The Williamsburg-NYT Echo Chamber
I’ve received several angry messages from disgruntled Brooklyn residents tracking me down on Facebook (one guy, after a back-and-forth, even became my friend!), eye rolls on Twitter, and a mix of reactions from the blog circuit in regards to my Thursday Styles cover story on what I like to call the “meatpacking-ification” of Wythe Avenue in Williamsburg. This type of controversy propelled the story to be the most popular article in the Styles section yesterday — which coincidentally, and rather oddly, was also my birthday.

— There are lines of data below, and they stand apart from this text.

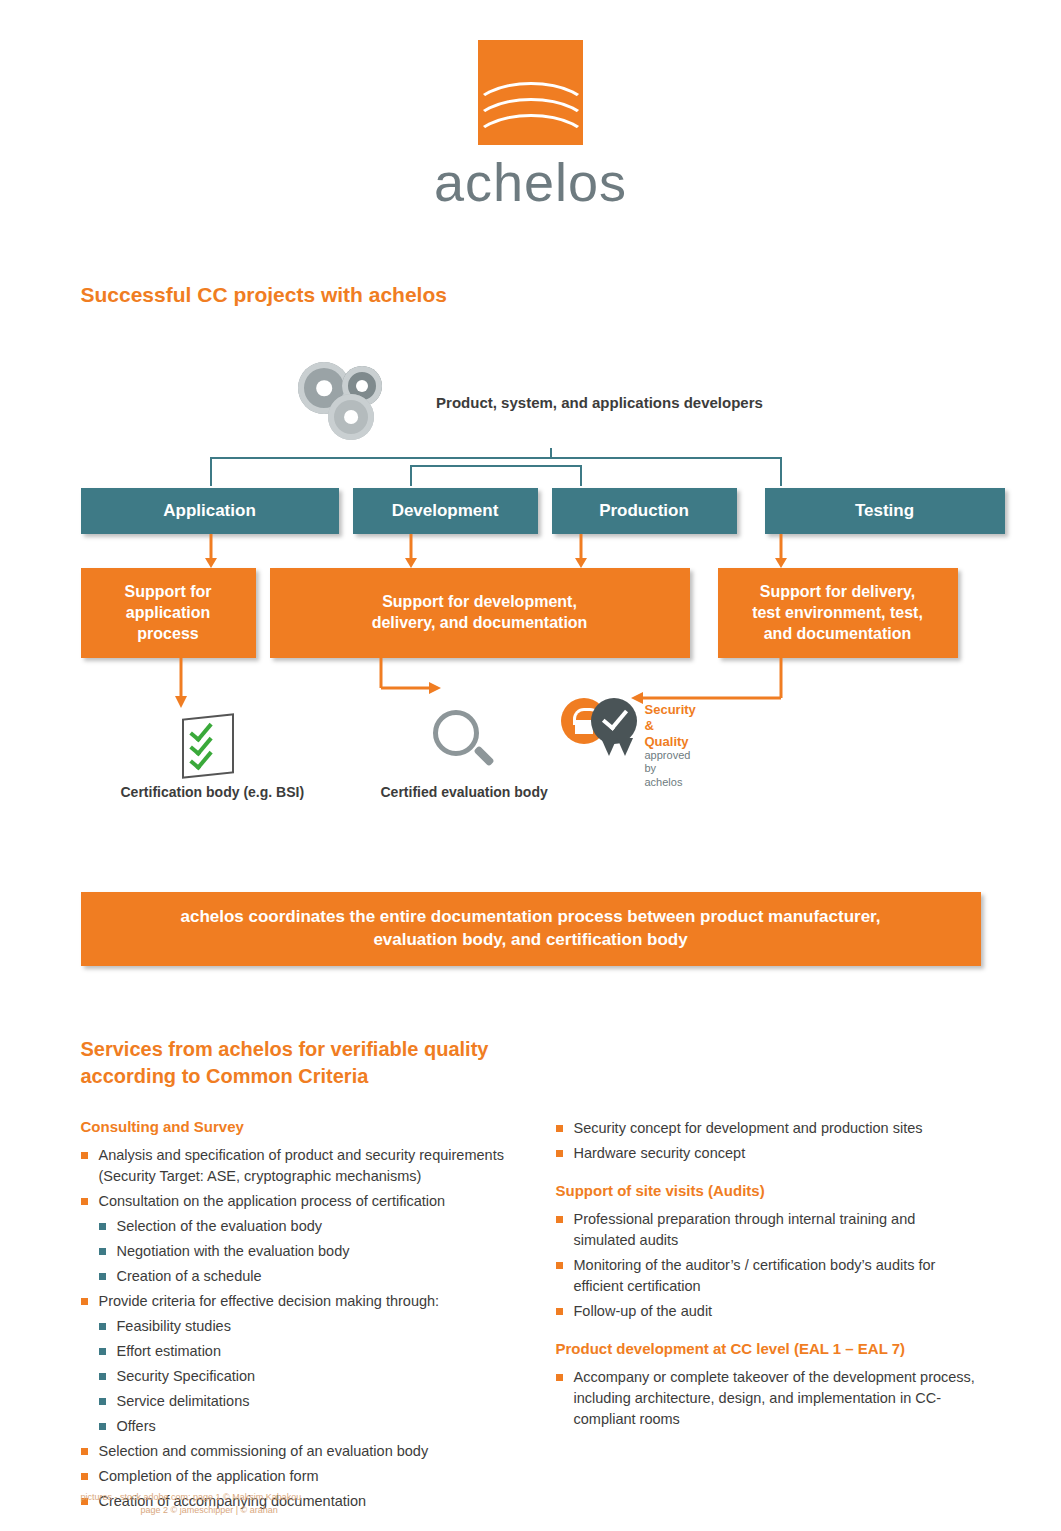achelos
Successful CC projects with achelos
Product, system, and applications developers
Application
Development
Production
Testing
Support for
application
process
Support for development,
delivery, and documentation
Support for delivery,
test environment, test,
and documentation
Certification body (e.g. BSI)
Certified evaluation body
Security & Quality
approved by achelos
achelos coordinates the entire documentation process between product manufacturer,
evaluation body, and certification body
Services from achelos for verifiable quality
according to Common Criteria
Consulting and Survey
Analysis and specification of product and security requirements (Security Target: ASE, cryptographic mechanisms)
Consultation on the application process of certification
Selection of the evaluation body
Negotiation with the evaluation body
Creation of a schedule
Provide criteria for effective decision making through:
Feasibility studies
Effort estimation
Security Specification
Service delimitations
Offers
Selection and commissioning of an evaluation body
Completion of the application form
Creation of accompanying documentation
Security concept for development and production sites
Hardware security concept
Support of site visits (Audits)
Professional preparation through internal training and simulated audits
Monitoring of the auditor’s / certification body’s audits for efficient certification
Follow-up of the audit
Product development at CC level (EAL 1 – EAL 7)
Accompany or complete takeover of the development process, including architecture, design, and implementation in CC-compliant rooms
pictures - stock.adobe.com: page 1 © Maksim Kabakou
page 2 © jameschipper | © arahan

The purpose of the piece was to describe the type of high-gloss facelift the area is undergoing due to an influx of game-changing hotels (and tourists from all over the world including, gasp, Manhattan overnighters), newly-sanitized public spaces and on-the-nose dining establishments. For better or for worse, this part of Wythe Avenue now brings a similar Euro-vacation flair to the rest of North Williamsburg that West Broadway offers to SoHo, except with a crafty artisanal cachet that only the other side of the bridge can provide.
Alas, many outlets took this to mean that The New York Times (and specifically the dreaded Styles section) was just-now “discovering” Williamsburg and designating it as this summer’s “hot spot du jour.” I suspect this was certainly due to language I used in the piece (not all irony translates, I guess), but also the accompanying sexy headline (“All Roads Lead To Wythe Avenue” for the hardcopy and “Wythe Avenue in Brooklyn is Heating Up” for the digital) and the bonus sidebar that recommends the best transportation options to Williamsburg. (L train, ever heard of it?) Any journalist will tell you that free-lance writers rarely (if ever) have anything to do with picking the headline, the article’s imagery or the sidebar. It’s just not part of our job description. But I understand how it comes as a total package and how the little things set the tone for the entire reader experience.
The goal was not to coronate the new cool, but to detail the area’s shiny allure for a new crop of moneyed explorers who are finally (after all these years of the borough’s hip status) starting to cross the bridge. It was intended as a 48-hour snapshot of the neighborhood’s current and often comical “post-post-post gentrification,” as one bartender at the Wythe Hotel was quoted as saying in the piece.